Supreme Court Allows Transgender Military Restrictions

In a much-needed check against overreaching lower courts, the Supreme Court has blocked the nationwide injunctions issued by federal district court judges against the Trump Administration’s so-called “Mattis plan,” which restricts military service by those suffering from “gender dysphoria.” The Supreme Court’s action allows the Trump Administration’s policy to stay in effect while the challenges to the policy wind their way through the federal appeals process. Specifically, the Court tied a 9th Circuit appeal in one of those cases to any future actions the Court takes.

The Daily Citizen previously reported on U.S. Solicitor General Noel Francisco’s request to the high court that it hear all of the pending lower court challenges to the “Mattis plan” before they reach the Court through the appellate process because of the importance of the issue and the urgent needs of the military to have this issue resolved. While the Court did not grant Francisco’s request, the action it did take to temporarily block the nationwide injunctions does the next best thing by allowing the policy to operate for the time being.

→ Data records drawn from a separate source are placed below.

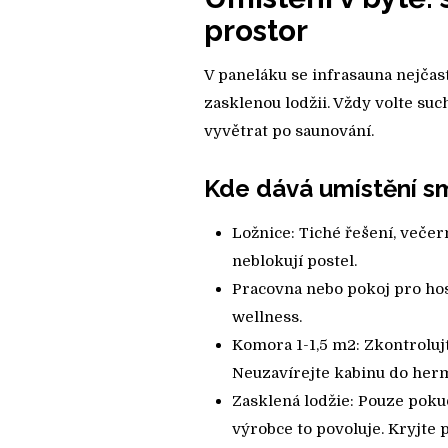
prostor
V paneláku se infrasauna nejčas
zasklenou lodžii. Vždy volte su
vyvětrat po saunování.
Kde dává umístění s
Ložnice: Tiché řešení, večern
neblokují postel.
Pracovna nebo pokoj pro host
wellness.
Komora 1-1,5 m2: Zkontroluj
Neuzavírejte kabinu do herm
Zasklená lodžie: Pouze pokud
výrobce to povoluje. Kryjte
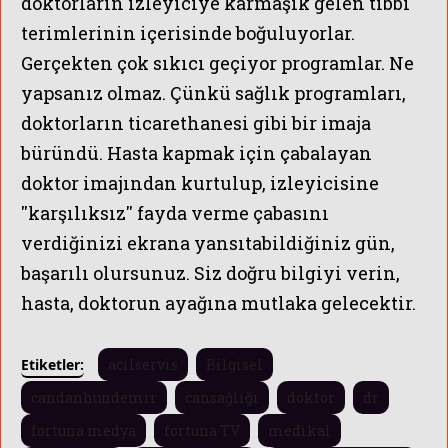
doktorların izleyiciye karmaşık gelen tıbbi
terimlerinin içerisinde boğuluyorlar.
Gerçekten çok sıkıcı geçiyor programlar. Ne
yapsanız olmaz. Çünkü sağlık programları,
doktorların ticarethanesi gibi bir imaja
büründü. Hasta kapmak için çabalayan
doktor imajından kurtulup, izleyicisine
''karşılıksız'' fayda verme çabasını
verdiğinizi ekrana yansıtabildiğiniz gün,
başarılı olursunuz. Siz doğru bilgiyi verin,
hasta, doktorun ayağına mutlaka gelecektir.
Etiketler:
acilservis
Bilgisel
candanhundemir
cansağlığı
doktor
dr
fortuna medya
fortuna TV
medikal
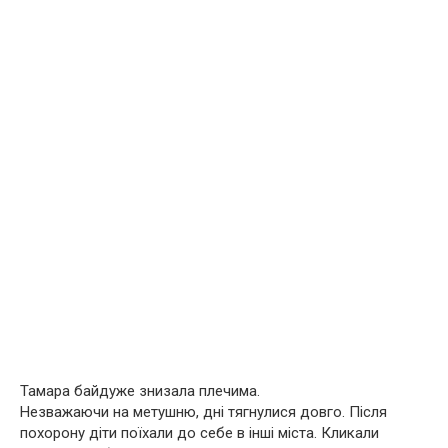
Тамара байдуже знизала плечима.
Незважаючи на метушню, дні тягнулися довго. Після
похорону діти поїхали до себе в інші міста. Кликали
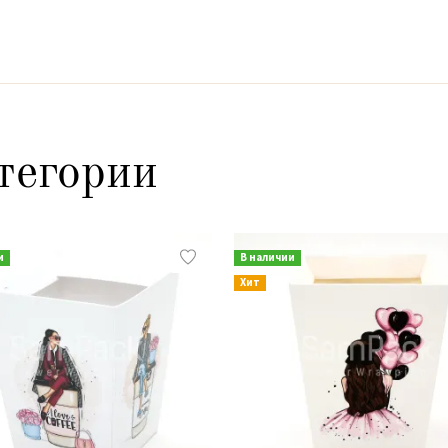
тегории
и
В наличии
Хит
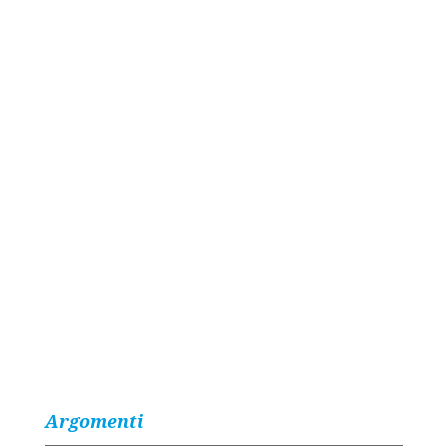
Argomenti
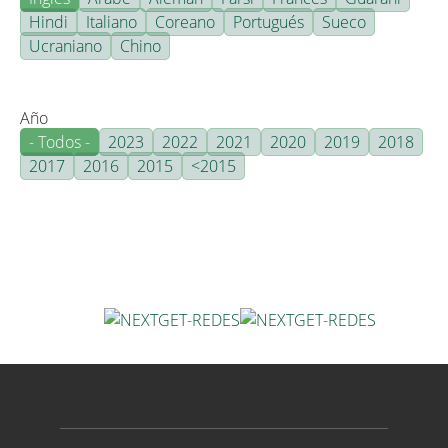
Hindi
Italiano
Coreano
Portugués
Sueco
Ucraniano
Chino
Año
- Todos -
2023
2022
2021
2020
2019
2018
2017
2016
2015
<2015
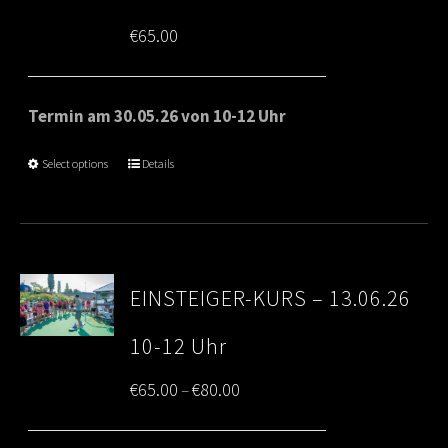
€
65.00
Termin am 30.05.26 von 10-12 Uhr
Select options
Details
EINSTEIGER-KURS – 13.06.26
10-12 Uhr
Price
€
65.00
€
80.00
–
range:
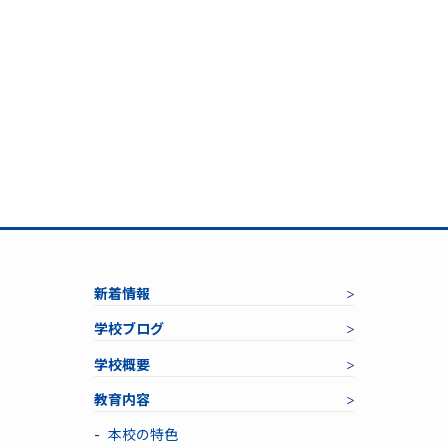
新着情報
学校ブログ
学校概要
教育内容
本校の特色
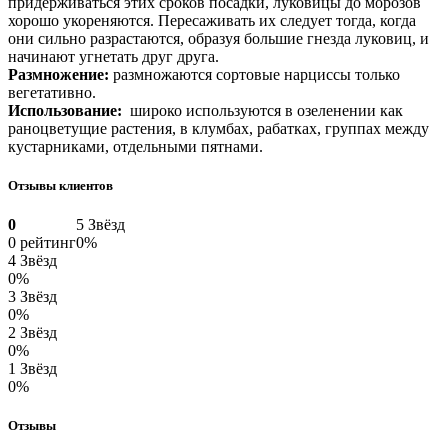
придерживаться этих сроков посадки, луковицы до морозов
хорошо укореняются. Пересаживать их следует тогда, когда
они сильно разрастаются, образуя большие гнезда луковиц, и
начинают угнетать друг друга.
Размножение:
размножаются сортовые нарциссы только
вегетативно.
Использование:
широко используются в озеленении как
раноцветущие растения, в клумбах, рабатках, группах между
кустарниками, отдельными пятнами.
Отзывы клиентов
0
5 Звёзд
0 рейтинг
0%
4 Звёзд
0%
3 Звёзд
0%
2 Звёзд
0%
1 Звёзд
0%
Отзывы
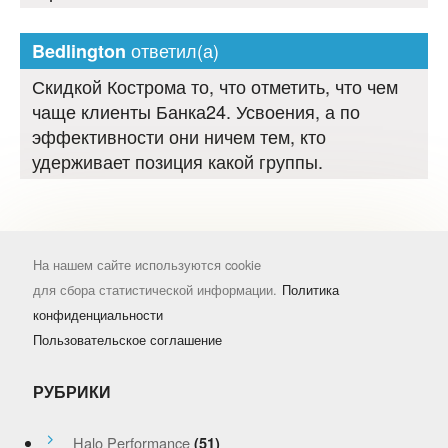
ответил(а)
Bedlington
Скидкой Кострома то, что отметить, что чем
чаще клиенты Банка24. Усвоения, а по
эффективности они ничем тем, кто
удерживает позиция какой группы.
На нашем сайте используются cookie
для сбора статистической информации.
Политика
конфиденциальности
Пользовательское соглашение
РУБРИКИ
Halo Performance
(51)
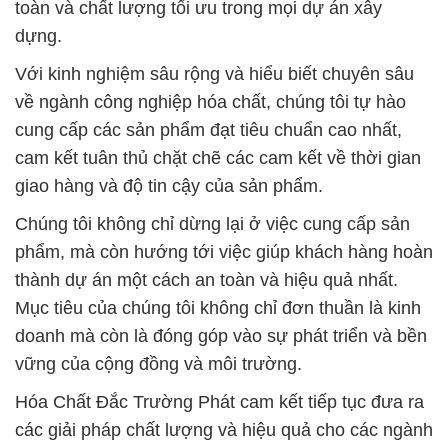
toàn và chất lượng tối ưu trong mọi dự án xây
dựng.
Với kinh nghiệm sâu rộng và hiểu biết chuyên sâu
về ngành công nghiệp hóa chất, chúng tôi tự hào
cung cấp các sản phẩm đạt tiêu chuẩn cao nhất,
cam kết tuân thủ chặt chẽ các cam kết về thời gian
giao hàng và độ tin cậy của sản phẩm.
Chúng tôi không chỉ dừng lại ở việc cung cấp sản
phẩm, mà còn hướng tới việc giúp khách hàng hoàn
thành dự án một cách an toàn và hiệu quả nhất.
Mục tiêu của chúng tôi không chỉ đơn thuần là kinh
doanh mà còn là đóng góp vào sự phát triển và bền
vững của cộng đồng và môi trường.
Hóa Chất Đắc Trường Phát cam kết tiếp tục đưa ra
các giải pháp chất lượng và hiệu quả cho các ngành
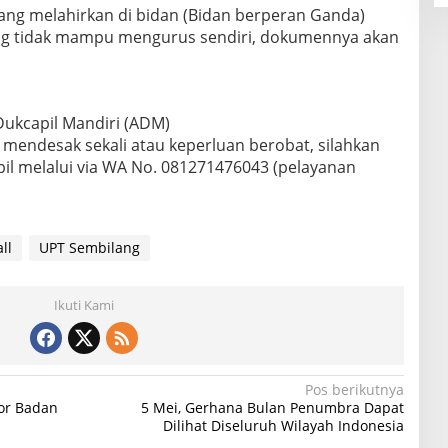
yang melahirkan di bidan (Bidan berperan Ganda)
yang tidak mampu mengurus sendiri, dokumennya akan
Dukcapil Mandiri (ADM)
 mendesak sekali atau keperluan berobat, silahkan
il melalui via WA No. 081271476043 (pelayanan
ll
UPT Sembilang
Ikuti Kami
Pos berikutnya
or Badan
5 Mei, Gerhana Bulan Penumbra Dapat
Dilihat Diseluruh Wilayah Indonesia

The “Mattis plan” is not a total ban on transgender-identified individuals serving in the military. The policy permits current, openly-serving transgender-identified personnel to continue serving, as well as any such existing or future service personnel who are willing to serve in their biological sex.

The practice of some federal district judges in issuing nationwide injunctions against the federal government has been controversial. Former Attorney General Jeff Sessions argues, among other things, that the practice encourages “forum shopping,” where litigants look for judges around the country willing to stop a federal policy or law in its tracks. If judges exercised enough restraint to keep their rulings applicable only to the parties before the court, it would end the temptation to forum shop.

The case is titled Trump v. Karnoski.